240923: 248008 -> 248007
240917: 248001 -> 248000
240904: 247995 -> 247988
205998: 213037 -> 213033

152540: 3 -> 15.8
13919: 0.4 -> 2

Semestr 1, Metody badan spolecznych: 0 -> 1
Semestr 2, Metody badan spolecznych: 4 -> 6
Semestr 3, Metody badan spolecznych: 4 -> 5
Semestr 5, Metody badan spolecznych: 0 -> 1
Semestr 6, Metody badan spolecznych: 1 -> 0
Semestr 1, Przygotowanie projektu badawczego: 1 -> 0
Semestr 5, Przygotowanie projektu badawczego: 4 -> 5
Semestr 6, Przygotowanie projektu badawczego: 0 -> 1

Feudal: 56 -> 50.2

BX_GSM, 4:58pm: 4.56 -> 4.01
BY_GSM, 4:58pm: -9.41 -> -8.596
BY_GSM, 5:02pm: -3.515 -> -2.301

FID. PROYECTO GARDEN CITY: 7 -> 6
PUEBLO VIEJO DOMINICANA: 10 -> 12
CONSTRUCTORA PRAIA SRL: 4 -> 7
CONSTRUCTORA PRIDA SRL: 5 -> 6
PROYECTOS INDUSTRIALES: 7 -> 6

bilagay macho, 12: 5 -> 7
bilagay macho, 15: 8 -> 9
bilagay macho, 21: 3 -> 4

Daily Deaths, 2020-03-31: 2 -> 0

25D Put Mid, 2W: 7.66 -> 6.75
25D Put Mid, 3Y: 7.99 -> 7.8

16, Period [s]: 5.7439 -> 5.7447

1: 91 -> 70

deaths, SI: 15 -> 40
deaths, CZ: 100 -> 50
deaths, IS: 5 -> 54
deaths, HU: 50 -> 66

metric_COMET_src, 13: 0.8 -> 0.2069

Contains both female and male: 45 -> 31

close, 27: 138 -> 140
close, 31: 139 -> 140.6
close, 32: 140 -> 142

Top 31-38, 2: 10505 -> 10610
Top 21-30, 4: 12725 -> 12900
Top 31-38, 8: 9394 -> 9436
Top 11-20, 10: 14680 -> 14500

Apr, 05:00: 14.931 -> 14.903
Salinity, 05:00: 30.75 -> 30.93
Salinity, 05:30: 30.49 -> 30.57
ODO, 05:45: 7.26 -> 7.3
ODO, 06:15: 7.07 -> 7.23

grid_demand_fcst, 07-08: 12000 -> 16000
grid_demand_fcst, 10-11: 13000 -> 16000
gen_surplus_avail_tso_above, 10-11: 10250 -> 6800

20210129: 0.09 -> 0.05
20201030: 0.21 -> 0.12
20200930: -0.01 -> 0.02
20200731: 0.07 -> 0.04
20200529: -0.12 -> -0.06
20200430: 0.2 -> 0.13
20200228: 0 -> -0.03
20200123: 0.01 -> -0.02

________________________________________

Reproduce the listing exactly. Every line stays as it is.

*ANSWER SECTION*:
240923: 248008 -> 248007
240917: 248001 -> 248000
240904: 247995 -> 247988
205998: 213037 -> 213033

152540: 3 -> 15.8
13919: 0.4 -> 2

Semestr 1, Metody badan spolecznych: 0 -> 1
Semestr 2, Metody badan spolecznych: 4 -> 6
Semestr 3, Metody badan spolecznych: 4 -> 5
Semestr 5, Metody badan spolecznych: 0 -> 1
Semestr 6, Metody badan spolecznych: 1 -> 0
Semestr 1, Przygotowanie projektu badawczego: 1 -> 0
Semestr 5, Przygotowanie projektu badawczego: 4 -> 5
Semestr 6, Przygotowanie projektu badawczego: 0 -> 1

Feudal: 56 -> 50.2

BX_GSM, 4:58pm: 4.56 -> 4.01
BY_GSM, 4:58pm: -9.41 -> -8.596
BY_GSM, 5:02pm: -3.515 -> -2.301

FID. PROYECTO GARDEN CITY: 7 -> 6
PUEBLO VIEJO DOMINICANA: 10 -> 12
CONSTRUCTORA PRAIA SRL: 4 -> 7
CONSTRUCTORA PRIDA SRL: 5 -> 6
PROYECTOS INDUSTRIALES: 7 -> 6

bilagay macho, 12: 5 -> 7
bilagay macho, 15: 8 -> 9
bilagay macho, 21: 3 -> 4

Daily Deaths, 2020-03-31: 2 -> 0

25D Put Mid, 2W: 7.66 -> 6.75
25D Put Mid, 3Y: 7.99 -> 7.8

16, Period [s]: 5.7439 -> 5.7447

1: 91 -> 70

deaths, SI: 15 -> 40
deaths, CZ: 100 -> 50
deaths, IS: 5 -> 54
deaths, HU: 50 -> 66

metric_COMET_src, 13: 0.8 -> 0.2069

Contains both female and male: 45 -> 31

close, 27: 138 -> 140
close, 31: 139 -> 140.6
close, 32: 140 -> 142

Top 31-38, 2: 10505 -> 10610
Top 21-30, 4: 12725 -> 12900
Top 31-38, 8: 9394 -> 9436
Top 11-20, 10: 14680 -> 14500

Apr, 05:00: 14.931 -> 14.903
Salinity, 05:00: 30.75 -> 30.93
Salinity, 05:30: 30.49 -> 30.57
ODO, 05:45: 7.26 -> 7.3
ODO, 06:15: 7.07 -> 7.23

grid_demand_fcst, 07-08: 12000 -> 16000
grid_demand_fcst, 10-11: 13000 -> 16000
gen_surplus_avail_tso_above, 10-11: 10250 -> 6800

20210129: 0.09 -> 0.05
20201030: 0.21 -> 0.12
20200930: -0.01 -> 0.02
20200731: 0.07 -> 0.04
20200529: -0.12 -> -0.06
20200430: 0.2 -> 0.13
20200228: 0 -> -0.03
20200123: 0.01 -> -0.02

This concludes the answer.